Snow also represented the family of Michael Saffioti, who died in the jail in 2012, at the age of 22. He suffered from asthma and severe allergies. The county settled that case in 2015 for $2.4 million. Another jail death from 2011, where a young woman died slowly from an untreated lung infection, ended in a $1.3 million settlement.

Legal papers filed in in U.S. District Court in Seattle this summer showed a wide gulf between the parties and their theories in Mowan’s case. They didn’t even agree on how she died.

Mowan had been diagnosed with chronic mental illness and a psychiatric disorder that caused her to drink too much water. The problem was so severe that she’d been hospitalized during a previous jail stay after she developed water intoxication and a sodium imbalance.

She had been living in Compass Health mental health housing. Her final arrest came after she slapped a nurse at a triage center in Everett, a place set up to steer people in mental health crises away from the criminal justice system.

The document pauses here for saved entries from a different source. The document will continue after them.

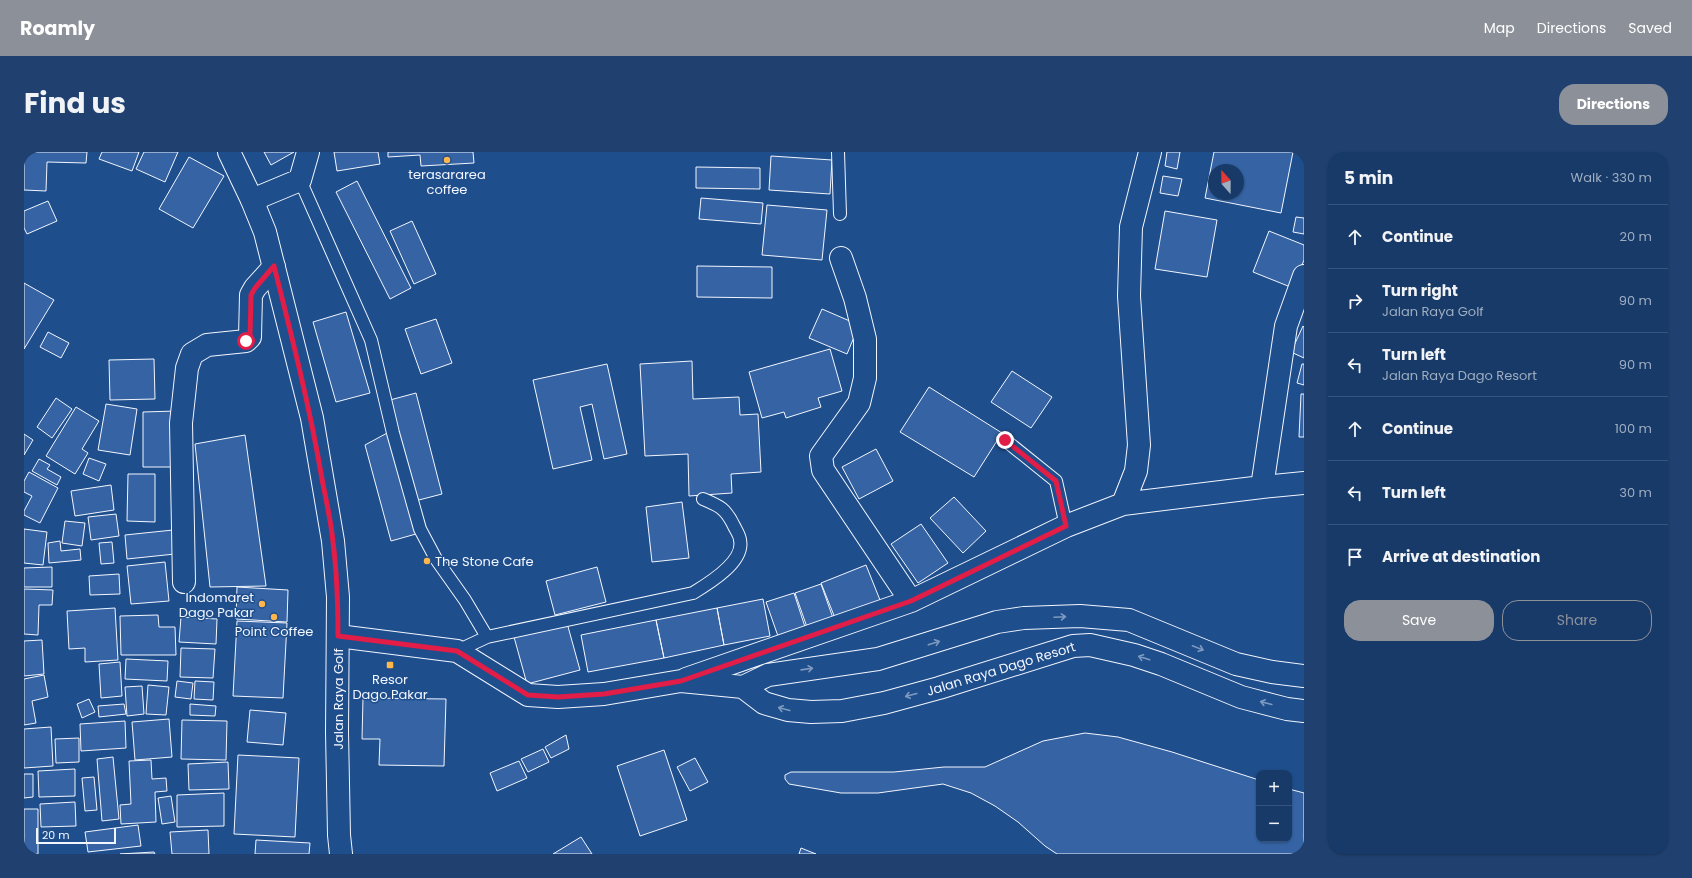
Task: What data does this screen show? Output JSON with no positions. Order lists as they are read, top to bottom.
{
  "streets": {
    "street": ["Jalan Raya Dago Resort", "Jalan Raya Golf"]
  },
  "places": {
    "other": [
      "terasararea coffee",
      "The Stone Cafe",
      "Indomaret Dago Pakar",
      "Point Coffee"
    ],
    "transit": ["Resor Dago Pakar"]
  },
  "scale_bar": "20 m",
  "north": "top",
  "page": {
    "header": "Roamly",
    "nav": ["Map", "Directions", "Saved"],
    "title": "Find us",
    "buttons": [
      "Directions",
      ["Save", "Share"]
    ],
    "heading": ["5 min", "Walk · 330 m"],
    "list": [
      ["Continue", "20 m"],
      ["Turn right", "Jalan Raya Golf", "90 m"],
      ["Turn left", "Jalan Raya Dago Resort", "90 m"],
      ["Continue", "100 m"],
      ["Turn left", "30 m"],
      "Arrive at destination"
    ],
    "map_buttons": ["+", "−"],
    "scale": "20 m"
  }
}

Police recommended she be charged with third-degree assault, a felony.

Attorneys for Mowan’s family alleged that she’d received insufficient supervision and care at the jail. Their court pleadings described how her abdomen was distended and water poured from her mouth while emergency crews worked to restore her heartbeat after she collapsed in her cell.

They expected testimony from Dr. Stanley Adams, the former county associate medical examiner who earlier ruled Mowan’s death a suicide, with mental illness, heart disease and water intoxication as contributing factors. A former county medical examiner, Dr. Eric Kiesel, was expected to testify that Adams got it right.

In court papers, county prosecutors detailed the efforts jail staff said were made to monitor Mowan behind bars, including placing her on suicide watch and regularly checking on her when she made statements about potentially harming herself.

They also challenged the plaintiff’s claims about the circumstances of the woman’s death.

They were prepared to offer testimony from Dr. William Watts, a longtime Seattle-area physician who has treated patients with problems similar to Mowan’s. He concluded that a heart problem triggered her collapse.

Mowan likely consumed a lot of water before death, but she would have been in a “stuporous semiconscious state” if it was a lethal amount, the doctor opined. Instead, she was seen walking in her cell seven minutes before collapsing.

Judge Thomas Zilly last month turned down the county’s request to toss out the case, ruling there were enough questions over the facts to warrant a trial. He also had directed the parties to be prepared to discuss resolving the case by mediation.